Should the out of band file transfer code support update actions?

Jul 15, 2014 at 9:15 PM
Edited Jul 15, 2014 at 9:19 PM
I'm unsure whether or not to add something to the system and wanted to ask for opinions.

Right now the OOB code does "whole file" transfers. If you have a node A that creates a file, say /tmp/xyz, then the normal behavior is that some program on A maps the file, scribbles in it until happy, then calls OOBRegister and then OOBReReplicate. The entire file is then replicated, perhaps on B, C, D, E, etc. The job of Isis2, naturally, is to do that as fast as it can using remote DMA (RDMA) transfers, memory-to-memory at line speed. If lacking RDMA, we use the fastest mechanism Isis2 has available -- IPMC multicast, TCP connections, etc.

There is a way to modify a file. A can ReReplicate down to just itself, e.g. it was on {A,B,C,D,E}, then drops to just A. Now A is the sole owner and can modify it as desired. Then A can ReReplicate back to {A,B,...} as desired. But Isis2 will transfer the whole thing again.

So the natural question arises: if xyz is a gigabyte in size, how does A change just a few bytes here and there? Right now there are a few options.

1) Use the scheme described above. But the ReReplicate would take 500ms or more at 20Gb/s. Plus Isis2 incurs some delays while coordinating the replicas (setting the transfer up), so perhaps 50ms extra.
2) Send a normal Isis2 multicast and the recipients can each update their local replicas. This would work fine and if the update is small, probably wouldn't need more than 10ms or so.
3) Or, I could add an overload of ReReplicate to recopy just some portion of the file. I would add an offset and length argument, and by default make the offset 0 and the length be the file length. But if you used some other values, I would use them too.

Argument in favor: Option 3 seems like a natural thing to support

Argument against: Without locking, wouldn't option 3 be dangerous? You get a kind of distributed race condition because that update could get sent when someone is looking at their replica, which after all is a memory-mapped object.

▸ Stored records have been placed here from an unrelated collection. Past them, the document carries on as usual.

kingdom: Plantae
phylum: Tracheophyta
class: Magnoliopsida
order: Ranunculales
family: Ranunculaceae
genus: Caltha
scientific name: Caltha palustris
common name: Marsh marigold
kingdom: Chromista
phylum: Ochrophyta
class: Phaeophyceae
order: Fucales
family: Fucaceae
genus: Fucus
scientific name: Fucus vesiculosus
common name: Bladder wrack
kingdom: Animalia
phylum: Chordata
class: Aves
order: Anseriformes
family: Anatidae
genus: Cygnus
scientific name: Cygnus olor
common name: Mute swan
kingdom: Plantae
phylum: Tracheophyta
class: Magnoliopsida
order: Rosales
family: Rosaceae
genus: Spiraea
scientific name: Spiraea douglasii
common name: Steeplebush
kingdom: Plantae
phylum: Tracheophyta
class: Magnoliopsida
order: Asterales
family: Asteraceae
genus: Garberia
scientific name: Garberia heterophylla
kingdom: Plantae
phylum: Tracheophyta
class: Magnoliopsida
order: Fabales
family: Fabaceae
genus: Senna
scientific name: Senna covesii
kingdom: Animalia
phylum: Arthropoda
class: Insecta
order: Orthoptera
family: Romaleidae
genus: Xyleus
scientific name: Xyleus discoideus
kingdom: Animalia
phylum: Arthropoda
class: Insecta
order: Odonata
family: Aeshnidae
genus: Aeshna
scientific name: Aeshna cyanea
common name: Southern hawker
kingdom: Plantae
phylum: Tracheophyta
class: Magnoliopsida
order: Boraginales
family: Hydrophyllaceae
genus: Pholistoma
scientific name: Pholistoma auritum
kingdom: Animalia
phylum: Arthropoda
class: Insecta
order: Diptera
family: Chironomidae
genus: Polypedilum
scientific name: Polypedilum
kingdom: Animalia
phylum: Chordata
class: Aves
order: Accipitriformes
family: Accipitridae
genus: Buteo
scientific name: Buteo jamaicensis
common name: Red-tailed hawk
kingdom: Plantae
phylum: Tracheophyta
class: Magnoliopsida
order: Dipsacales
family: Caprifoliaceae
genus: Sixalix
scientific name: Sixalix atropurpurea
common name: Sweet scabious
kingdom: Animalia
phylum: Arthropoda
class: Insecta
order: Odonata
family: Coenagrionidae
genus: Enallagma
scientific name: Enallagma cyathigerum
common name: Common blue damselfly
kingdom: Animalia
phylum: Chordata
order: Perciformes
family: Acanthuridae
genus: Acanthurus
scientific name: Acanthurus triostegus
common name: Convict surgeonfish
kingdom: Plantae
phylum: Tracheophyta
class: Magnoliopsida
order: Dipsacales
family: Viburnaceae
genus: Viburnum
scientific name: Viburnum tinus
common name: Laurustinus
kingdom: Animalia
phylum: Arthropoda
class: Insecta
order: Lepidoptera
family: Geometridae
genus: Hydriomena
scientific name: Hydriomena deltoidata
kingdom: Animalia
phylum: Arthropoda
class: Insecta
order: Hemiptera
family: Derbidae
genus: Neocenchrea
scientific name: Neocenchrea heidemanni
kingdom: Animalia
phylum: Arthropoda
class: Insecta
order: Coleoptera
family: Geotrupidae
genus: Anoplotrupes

Moreover, if locking does require a multicast, why not just send the update and not bother with the locking request, which is done using a multicast? [If the update is small, send it in the multicast itself and if the update is large, do an OOB of the update (in a different file, xyz-updt) and then send a multicast telling the owners to please lock their replica, apply that update, and unlock it.]

In fact what troubles me is exactly this issue of locking. To me OOB is currently sort of separate from locking. Adding a region-update feature seems to force me to integrate OOB with locking, at least to some degree.

I'm leaning against doing this, but I am genuinely curious to hear your views.